Le début de l'été passait à une allure bien lente pour Lily, coincée qu'elle était dans cette banlieue moldue sans vie. Elle n'avait pas croisé Severus depuis son retour à Carbone-les-Mines et sûrement avait-il compris, à présent, qu'elle l'évitait comme la peste. Pétunia, elle, vivait sa plus belle histoire d'amour avec ce Vernon. En réalité, Lily n'avait rien contre cet homme qui semblait rendre si heureuse sa soeur mais devoir se cacher comme si elle n'était qu'un monstre, le tout dans sa propre maison, lui faisait mal. Lily se sentait terriblement seule et ce n'était pas les quelques lettres qu'elle échangeait avec Alice et les autres filles de son année qui changeraient quelque chose.
- Lily, vient m'aider en cuisine !
Encore une fois, Mrs Evans avait décidé d'inviter du monde dans leur petite maison en se disant que cela dériderait sa fille cadette, en vain. Lily vint l'aider sans décrocher plus de quelques mots.
- Lily, est-ce que tu veux me parler de ce qu'il s'est passé avec Severus ?
Lily ne répondit pas. Il était évident que sa mère se rendrait compte que sa relation avec Severus n'était pas au beau fixe et il ne faisait aucun doute qu'elle avait dû en parler avec Eileen.
- Lily, s'il te plait.
- Non, maman.
Devant le mutisme de sa fille, Mrs Evans se sentit affreusement mal. Lily, elle, regrettait un peu d'être ainsi mais elle ne se sentait vraiment pas de devoir expliquer à sa mère qu'elle se sentait de moins en moins moldue, qu'elle avait besoin d'être chez les sorciers et que, dans cet autre monde, des gens voulaient sa mort et que, parmi ces gens se trouvaient sûrement son meilleur ami de toujours. Elle-même n'était pas totalement sûre de tout ce qu'il se bousculait dans sa tête alors de là à pouvoir l'expliquer…
- Eileen va sur le Chemin de Traverse après-demain.
Comme souvent lorsqu'elle ne savait pas comment en parler, Mrs Evans laissait juste l'information qu'elle pensait utile en suspens. Lily l'écouta attentivement avant de continuer à préparer le repas en silence. Lorsqu'elles eurent fini, la plus jeune repartit dans sa chambre.

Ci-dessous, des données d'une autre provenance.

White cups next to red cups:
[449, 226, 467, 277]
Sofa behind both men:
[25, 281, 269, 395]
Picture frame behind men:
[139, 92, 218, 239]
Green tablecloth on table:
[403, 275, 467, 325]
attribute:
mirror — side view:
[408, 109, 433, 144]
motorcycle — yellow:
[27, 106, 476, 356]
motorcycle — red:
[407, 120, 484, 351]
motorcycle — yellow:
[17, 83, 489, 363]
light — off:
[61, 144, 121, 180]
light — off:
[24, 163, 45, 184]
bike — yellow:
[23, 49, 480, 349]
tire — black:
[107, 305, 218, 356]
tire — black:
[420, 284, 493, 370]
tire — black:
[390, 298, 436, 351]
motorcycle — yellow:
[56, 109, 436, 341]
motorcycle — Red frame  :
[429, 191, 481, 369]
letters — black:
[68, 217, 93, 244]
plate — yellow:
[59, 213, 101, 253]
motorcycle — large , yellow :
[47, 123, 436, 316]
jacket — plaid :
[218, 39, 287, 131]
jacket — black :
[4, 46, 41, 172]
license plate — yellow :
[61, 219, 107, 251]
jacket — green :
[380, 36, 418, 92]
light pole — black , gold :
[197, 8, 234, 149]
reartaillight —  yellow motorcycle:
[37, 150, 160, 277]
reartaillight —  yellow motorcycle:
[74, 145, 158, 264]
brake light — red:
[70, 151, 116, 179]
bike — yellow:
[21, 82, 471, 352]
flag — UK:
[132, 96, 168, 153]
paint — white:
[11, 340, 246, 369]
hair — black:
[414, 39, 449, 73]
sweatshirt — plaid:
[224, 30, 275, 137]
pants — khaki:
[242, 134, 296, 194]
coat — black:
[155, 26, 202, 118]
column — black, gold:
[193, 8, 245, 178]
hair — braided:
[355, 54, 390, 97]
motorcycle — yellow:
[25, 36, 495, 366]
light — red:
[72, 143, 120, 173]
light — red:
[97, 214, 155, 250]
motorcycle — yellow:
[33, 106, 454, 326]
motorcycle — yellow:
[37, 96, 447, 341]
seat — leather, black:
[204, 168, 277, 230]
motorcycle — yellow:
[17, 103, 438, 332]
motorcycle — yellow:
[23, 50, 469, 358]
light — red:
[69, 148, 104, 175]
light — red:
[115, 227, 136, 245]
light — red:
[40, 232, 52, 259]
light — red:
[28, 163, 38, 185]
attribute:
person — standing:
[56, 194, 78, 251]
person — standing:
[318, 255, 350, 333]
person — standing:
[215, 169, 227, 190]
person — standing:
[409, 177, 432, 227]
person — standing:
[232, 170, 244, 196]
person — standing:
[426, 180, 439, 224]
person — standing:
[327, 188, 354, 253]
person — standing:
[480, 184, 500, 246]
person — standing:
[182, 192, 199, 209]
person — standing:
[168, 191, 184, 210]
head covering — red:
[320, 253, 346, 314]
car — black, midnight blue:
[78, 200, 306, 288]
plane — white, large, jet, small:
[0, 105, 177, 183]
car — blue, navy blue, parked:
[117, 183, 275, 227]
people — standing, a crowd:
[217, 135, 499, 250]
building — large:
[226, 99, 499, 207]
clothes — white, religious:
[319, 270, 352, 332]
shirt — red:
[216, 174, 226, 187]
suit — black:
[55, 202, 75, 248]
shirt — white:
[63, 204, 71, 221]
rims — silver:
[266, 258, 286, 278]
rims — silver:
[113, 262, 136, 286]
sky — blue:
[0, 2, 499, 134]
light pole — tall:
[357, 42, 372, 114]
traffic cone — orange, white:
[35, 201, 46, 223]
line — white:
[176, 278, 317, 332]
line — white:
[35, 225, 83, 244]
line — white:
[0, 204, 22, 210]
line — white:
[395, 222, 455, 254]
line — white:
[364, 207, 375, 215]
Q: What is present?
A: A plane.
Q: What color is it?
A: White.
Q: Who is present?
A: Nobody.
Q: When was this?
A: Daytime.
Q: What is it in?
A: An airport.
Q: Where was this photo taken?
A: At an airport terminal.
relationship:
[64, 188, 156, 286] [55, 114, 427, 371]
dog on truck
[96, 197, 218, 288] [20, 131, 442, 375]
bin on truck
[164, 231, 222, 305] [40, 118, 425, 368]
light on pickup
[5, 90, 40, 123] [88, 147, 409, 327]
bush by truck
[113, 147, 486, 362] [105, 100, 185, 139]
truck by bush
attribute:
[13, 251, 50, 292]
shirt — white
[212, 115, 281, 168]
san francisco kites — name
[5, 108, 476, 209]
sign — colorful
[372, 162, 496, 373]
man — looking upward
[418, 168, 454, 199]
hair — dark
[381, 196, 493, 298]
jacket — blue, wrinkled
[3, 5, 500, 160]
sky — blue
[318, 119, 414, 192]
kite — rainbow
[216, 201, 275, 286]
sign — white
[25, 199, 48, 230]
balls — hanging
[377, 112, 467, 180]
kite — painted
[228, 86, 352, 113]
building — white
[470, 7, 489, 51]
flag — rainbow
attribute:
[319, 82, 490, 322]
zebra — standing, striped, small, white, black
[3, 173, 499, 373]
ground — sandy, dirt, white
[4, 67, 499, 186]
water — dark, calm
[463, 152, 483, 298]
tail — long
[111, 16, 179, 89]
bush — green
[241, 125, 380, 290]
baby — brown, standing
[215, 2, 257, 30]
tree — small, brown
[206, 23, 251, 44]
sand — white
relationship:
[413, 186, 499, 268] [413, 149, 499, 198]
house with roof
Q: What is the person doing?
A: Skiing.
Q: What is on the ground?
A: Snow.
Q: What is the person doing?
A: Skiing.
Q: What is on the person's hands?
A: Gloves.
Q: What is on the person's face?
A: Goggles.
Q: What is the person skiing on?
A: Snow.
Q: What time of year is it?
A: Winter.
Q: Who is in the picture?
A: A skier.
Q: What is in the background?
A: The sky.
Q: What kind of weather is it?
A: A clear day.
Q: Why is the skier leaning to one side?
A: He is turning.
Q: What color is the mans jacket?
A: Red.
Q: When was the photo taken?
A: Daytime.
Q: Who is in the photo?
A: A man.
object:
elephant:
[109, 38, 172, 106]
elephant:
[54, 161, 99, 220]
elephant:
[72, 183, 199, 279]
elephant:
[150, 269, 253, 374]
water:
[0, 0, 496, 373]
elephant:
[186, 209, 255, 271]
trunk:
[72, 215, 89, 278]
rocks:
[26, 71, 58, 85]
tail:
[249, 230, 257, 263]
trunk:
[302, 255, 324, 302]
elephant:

Sans le savoir, Sirius se trouvait pour la première fois très proche de l'avis de Lily : l'été était long. Depuis la naissance de Nymphadora trois ans plus tôt, Orion et Walburga Black étaient devenus de plus en plus détestables, ce qui faisait qu'ils commençaient réellement à battre des records. Dans sa chambre, les murs étaient brûlés et Sirius aurait tout donné pour pouvoir accrocher de nouveau ses posters à l'effigie de motos moldues ou encore ses effets personnels liés à Gryffondor mais il ne le pouvait pas. A part attendre que Kreattur vienne réparer les murs, Sirius n'avait rien à faire. Sa baguette avait été confisquée pour qu'il puisse "voir ce que ça fait que de vivre comme un vulgaire moldu". Ses parents espéraient sûrement qu'il comprenne et qu'il revienne dans le droit chemin. Seulement voilà, plus les années passaient et plus Sirius avait envie, besoin même, de s'en éloigner. Un hibou toqua à la fenêtre et Sirius s'empressa d'aller lui ouvrir. Camélia, la chouette de James, entra dans un battement d'ailes pressé.
"Patmol,
J'espère que tu vas bien, je n'ai pas eu de nouvelles depuis le début des vacances et je sais que Remus et Peter n'en ont pas eues non plus. C'est bientôt la pleine lune, seras-tu là ?
On s'inquiète pour toi.
Ma maison te seras toujours ouverte.
James
PS : J'ai croisé Mary McDonald, j'espère que tu sais que tu as une chance."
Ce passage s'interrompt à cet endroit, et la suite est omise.